Figure 2. Centric InSight presents search results with related attributes and usage instances extracted from ERP and PLM systems.
Centric sees clusters of product attributes scattered all over networks—virtual vaults that house thousands of office documents, e-mails, CAD drawings, BOMs (bills of materials), warehouse inventories, accounting systems and so on—as islands of information. The idea is to keep the data where it resides; in other words, it avoids massive (or messy) data migration from one island to another. Therefore, Centric uses connectors, which are programs for extracting the most updated information from relevant fields to bridge those digital islands.
According to Centric, the connectors "automate the data collection and roll up of live and current data from MCAD (mechanical computer-aided design), EDA (electronic design automation), CAE (computer-aided engineering), PDM (product data management), ERP (enterprise resource planning), SCM (supply-chain management) and document-management systems in a real-time, secure, Web-based environment; present information in meaningful new combinations for dispersed team coordination and decision making . . . "
One Search Does Not Fit All
"To be specific, Google does not understand or index the content of a title block in a CAD drawing, nor can it discover the relationships in the results, much less categorize the results," stated Centric in a white paper titled "Find Product and Project Content Just in Time."
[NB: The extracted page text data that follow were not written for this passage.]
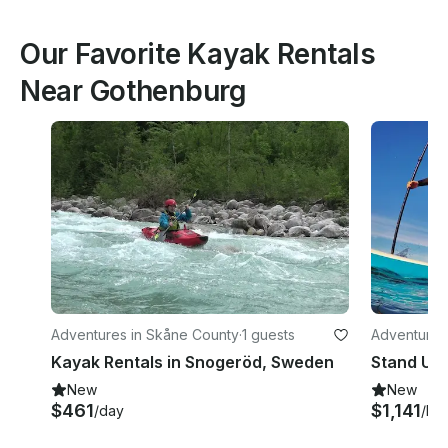
Our Favorite Kayak Rentals
Near Gothenburg
Adventures in Skåne County
·
1 guests
Adventures
Kayak Rentals in Snogeröd, Sweden
New
New
$461
$1,141
/day
/ho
One of Google's innovations is in recognizing not only the content of a Web page but also the other pages that reference the target page. Similarly, a CAD-compatible search engine offers greater value to users if it's able to take into account not only a part's attributes but also where the item has been used—something accommodated by Centric Insight with the "Locate All Where-Used" feature.
Centric InSight can be purchased in a configuration with as few as 25 users. According to the company, more than 40,000 users currently managing more than $10 billion in new products and projects are using the application.
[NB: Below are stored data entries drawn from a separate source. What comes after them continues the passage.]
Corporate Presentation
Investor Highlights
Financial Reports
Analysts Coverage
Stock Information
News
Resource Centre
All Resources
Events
Discovery is Only the Beginning
Better search results alone won't help you manage your business or shepherd your projects, but the ability to view your product data in an aggregated visual environment might. To this end, Centric offers the Centric Decision Center, a virtual boardroom to manage product launches and projects. The company calls it "a key component of [its] Product Intelligence solutions, which allow you to collect live, current, data to facilitate informed team collaboration with sharing and review of ideas, activities and deliverables; mine, merge and automate data collection from multiple source systems; . . . continually assess progress and align execution with business goals."
Centric's president and CEO Groves uses Google for his general-purpose Web searches. And Endeca's founders Steve Papa and Peter Bell eventually managed to purchase the elusive beer can for $5.